Autumn color and some new paint! |
With the longer nights coming, the last month was a last-minute rush to finish projects before working outside became an unattractive prospect, and we got most things on our project list done. The rest will wait until spring.
Hen Mail. This will hold garden tools and chicken treats in the back pasture. |
They certainly aren't camera shy. |
With the cold temperatures Ella and Esme are coming in at night, since they are only eight weeks old and it's well below freezing for about 10 hours a night -- quite unusual for our part of Oregon. I'm probably being overprotective, but if being a helicopter chicken mama is a crime, convict me.
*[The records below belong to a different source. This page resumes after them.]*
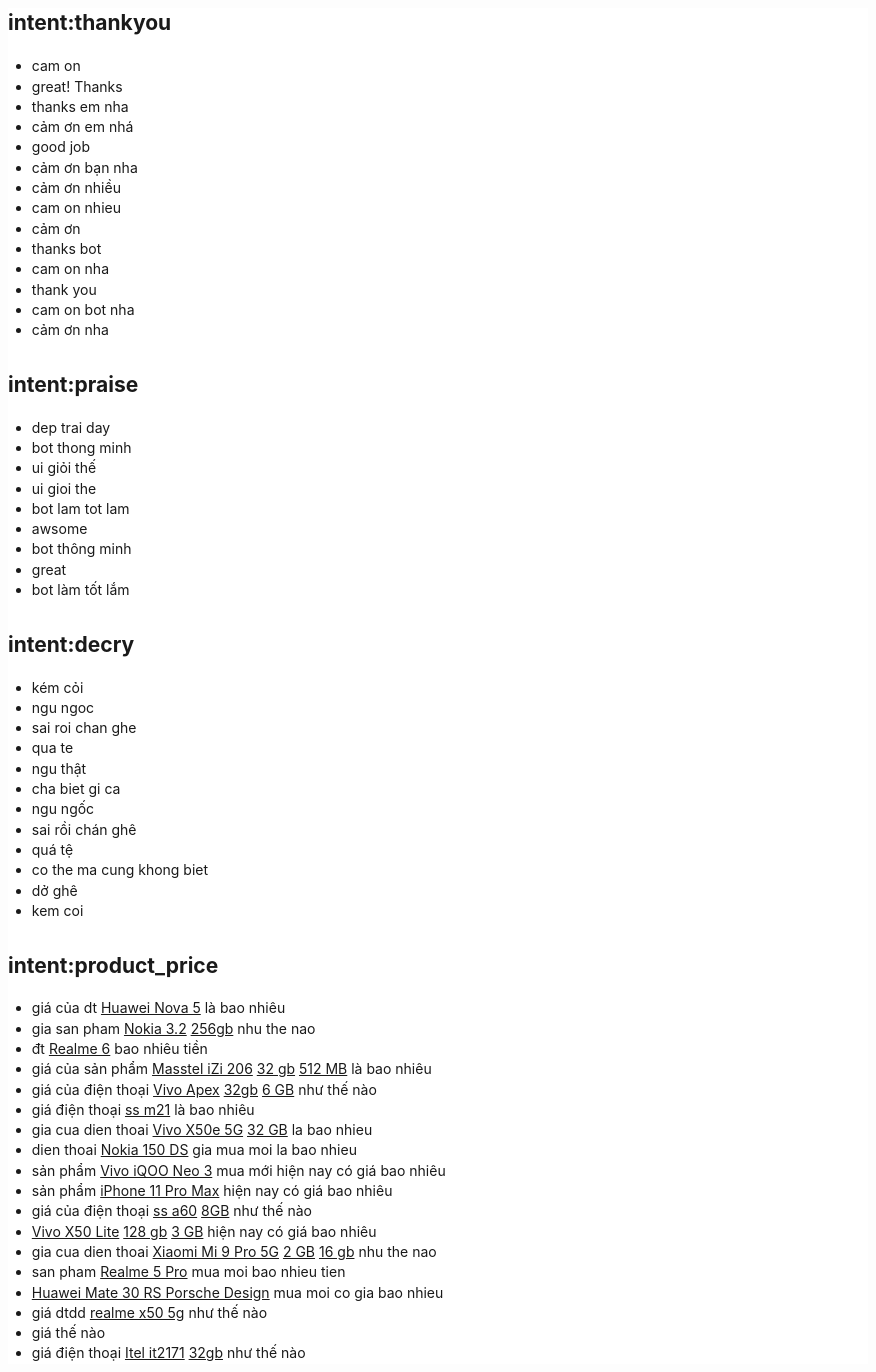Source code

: ## intent:thankyou
- cam on
- great! Thanks
- thanks em nha
- cảm ơn em nhá
- good job
- cảm ơn bạn nha
- cảm ơn nhiều
- cam on nhieu
- cảm ơn
- thanks bot
- cam on nha
- thank you
- cam on bot nha
- cảm ơn nha

## intent:praise
- dep trai day
- bot thong minh
- ui giỏi thế
- ui gioi the
- bot lam tot lam
- awsome
- bot thông minh
- great
- bot làm tốt lắm

## intent:decry
- kém cỏi
- ngu ngoc
- sai roi chan ghe
- qua te
- ngu thật
- cha biet gi ca
- ngu ngốc
- sai rồi chán ghê
- quá tệ
- co the ma cung khong biet
- dở ghê
- kem coi

## intent:product_price
- giá của dt [Huawei Nova 5](product_name) là bao nhiêu
- gia san pham [Nokia 3.2](product_name) [256gb](rom) nhu the nao
- đt [Realme 6](product_name) bao nhiêu tiền
- giá của sản phẩm [Masstel iZi 206](product_name) [32 gb](rom) [512 MB](ram) là bao nhiêu
- giá của điện thoại [Vivo Apex](product_name) [32gb](rom) [6 GB](ram) như thế nào
- giá điện thoại [ss m21](product_name) là bao nhiêu
- gia cua dien thoai [Vivo X50e 5G](product_name) [32 GB](rom) la bao nhieu
- dien thoai [Nokia 150 DS](product_name) gia mua moi la bao nhieu
- sản phẩm [Vivo iQOO Neo 3](product_name) mua mới hiện nay có giá bao nhiêu
- sản phẩm [iPhone 11 Pro Max](product_name) hiện nay có giá bao nhiêu
- giá của điện thoại [ss a60](product_name) [8GB](rom) như thế nào
- [Vivo X50 Lite](product_name) [128 gb](rom) [3 GB](ram) hiện nay có giá bao nhiêu
- gia cua dien thoai [Xiaomi Mi 9 Pro 5G](product_name) [2 GB](ram) [16 gb](rom) nhu the nao
- san pham [Realme 5 Pro](product_name) mua moi bao nhieu tien
- [Huawei Mate 30 RS Porsche Design](product_name) mua moi co gia bao nhieu
- giá dtdd [realme x50 5g](product_name) như thế nào
- giá thế nào
- giá điện thoại [Itel it2171](product_name) [32gb](rom) như thế nào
There's nothing more emotionally expensive than regret, especially if your livestock dies because you assumed everything would be OK...and it wasn't.
But while I've managed to save the chicks from having issues due to the cold weather, the paint on our brand new shutters has not been so lucky. (although the newly-painted house itself looks amazing!) We discovered the latex paint the painter used did not adhere to the vinyl shutters, so when the temperatures dropped and then rose rapidly the paint blistered, bubbled and peeled.
Frostbite? Sunburn? Either way, ugly. |
That lovely green paint peeled off using only my fingers, in one fell swoop. Yikes. |
That's disappointing, because now we're stuck with $300 worth of shutters we can't paint (although I'm thinking after I peel the paint off I can donate them to Habitat for Humanity and take a nice tax write-off, since they are good as new, just the wrong color.) And on the bright side, we CAN replace them with green vinyl shutters that are close to the trim paint. For those keeping score, cha-ching, another $300. Since we picked the shutters ourselves I don't blame the painter. I blame us.
Even at our age, this kind of thing happens sometimes; we face home improvement challenges, and we either complete them handily or mess up and learn from them. At the rate we are going, by the time we are 80 years old we will literally know everything there is to possibly know about house maintenance -- at which point no doubt we will promptly move into a retirement facility.
And on the homestead front, I finally hauled all 12 quarts of tomatoes out of the damn freezer and just canned them instead of keeping them frozen. They were taking up way too much space in the chest freezer, while empty shelves stood unused in the pantry. I got a fair amount of "tomato water" in my cans due to freezing the tomatoes first, but since most of the recipes I use them for call for a cup of water to be added anyway, I've got that. And I can see what I have in my freezer once again -- always a good thing.